Each birthday card bio offered life tips, some of which were to “do what your family tells you;” “make the best out of every situation;” “look for understanding and compromise;” and to have “curiosity about the world and other people, as well as healthy eating habits and exercise.”
The evening concluded with a musical performance by the Alexandria Citizens Band, and congratulatory remarks, presentations and distribution of certificates by Wilson for the centenarians in attendance. Although 13 centenarians submitted applications, four made it to the event.
Along with Hammersley, they were Anita Du Mars, 101, Phillip Melville, 100, and Frances Webb, 102.
Du Mars grew up in Luxembourg, where she met her husband David, who fought in Normandy, Germany and the Battle of the Bulge. She came to the United States with 350 other WWII brides and speaks five languages, including Luxembourgish, French, German, English and Spanish.
Melville was born in Paris, France and moved during WWII to Albuquerque, New Mexico as a teenager. He worked as a civil engineer for the Virginia Department of Transportation, the U.S. Army Corps of Engineers and the Civil Aviation Administration.
Webb, who was the oldest of five children, helped watch her siblings after her father passed away. She worked at the South Carolina Navy Yard as a welder and was married to her husband Jewel for more than 50 years.
“It’s all right here; four people who can really walk us through amazing things about Alexandria,” Garvey said.
Other registered centenarians who were not in attendance included Andrey Fenton, 100, Lowell Fisher, 100, Marilyn McLean, 100, Jane Sara, 102, Alice Schmidt, 102, Catherine Sevick, 105, Virginia Sahaj, 102, Miriam Wiener, 100 and Mildred Youso, 101. Some city centenarians were not registered, including Charlotte Olson, who turned 100 in February.
During his remarks, Wilson said the event was intended to celebrate an important milestone and shed light on the legacy each centenarian has built in the community.

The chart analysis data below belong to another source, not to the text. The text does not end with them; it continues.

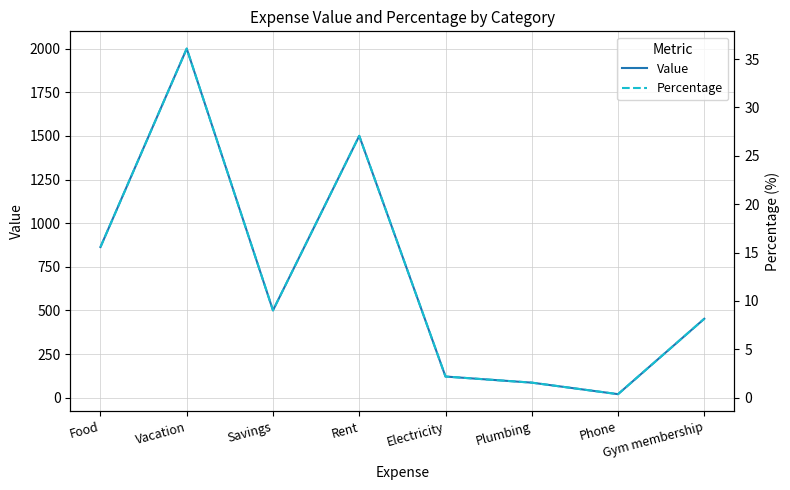

Is the value of Percentage at Food greater than the value of Value at Vacation?

No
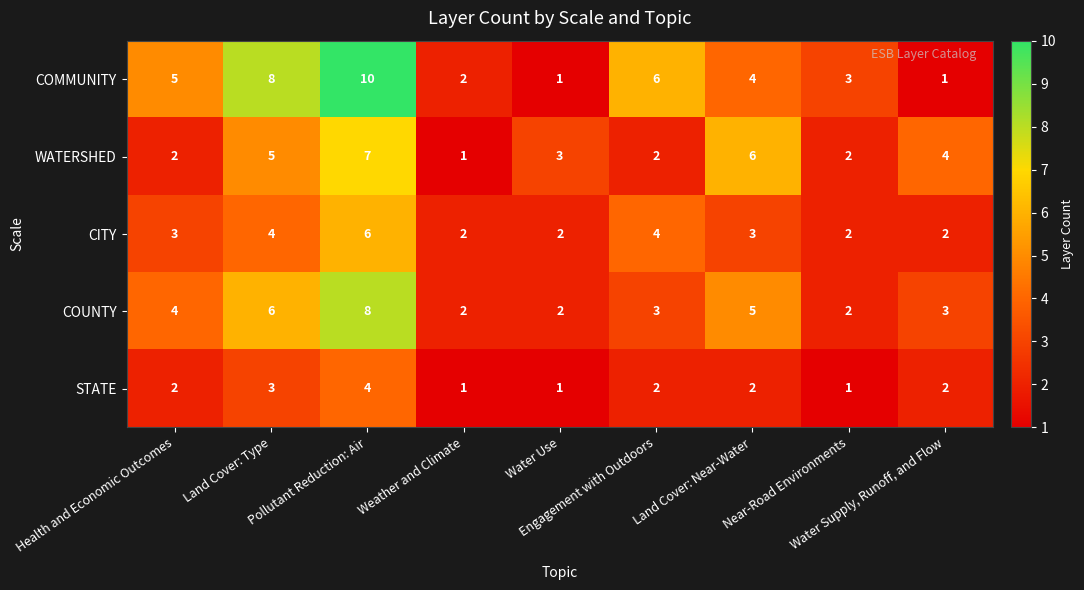

What is the maximum value for STATE?

4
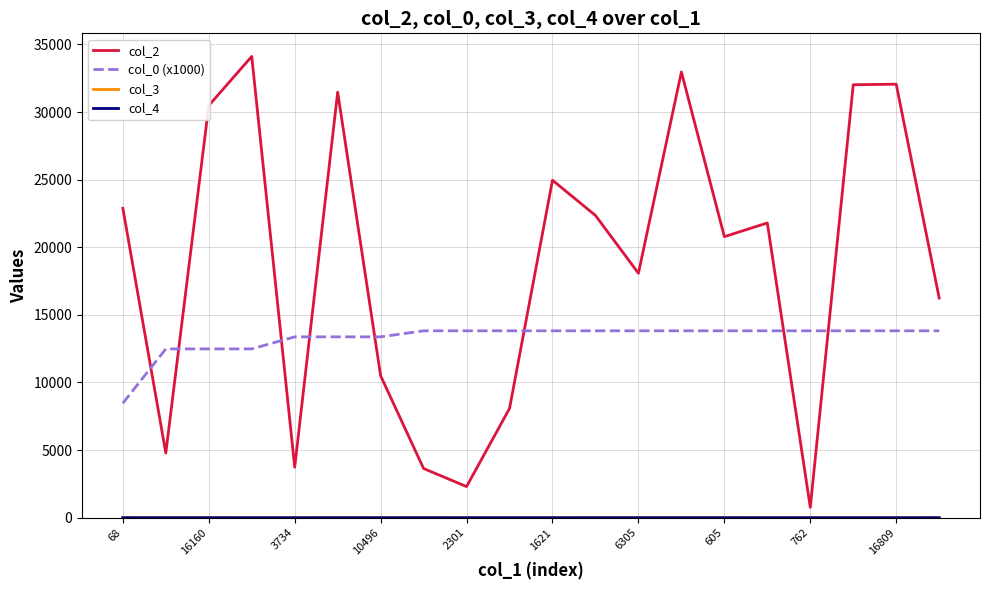

Which series has the largest total across all categories?

col_2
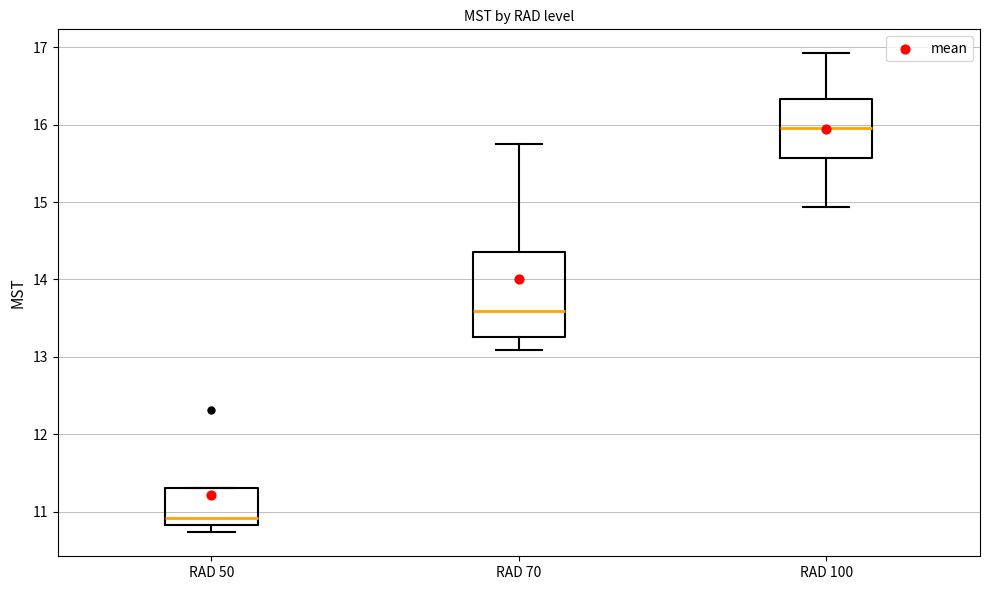

Which box is the tallest, from its lower edge to its upper edge?

RAD 70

“These are the folks who have given back to our community for a generation, a lifetime, and have embodied resilience, embodied self possession, as well as generosity,” Wilson said. “These are folks who have given back in so many different ways to our community – in little and large ways – and have made their mark on this city.”
“The fact that they are here today telling us [their] stories, teaching us, is such a pleasure for all of us and such a miracle,” he added.
Hammersley’s overarching feelings about becoming a centenarian were certain and succinct.
“I’m pleased to be 100,” Hammersley said. “I’m very glad to be here.”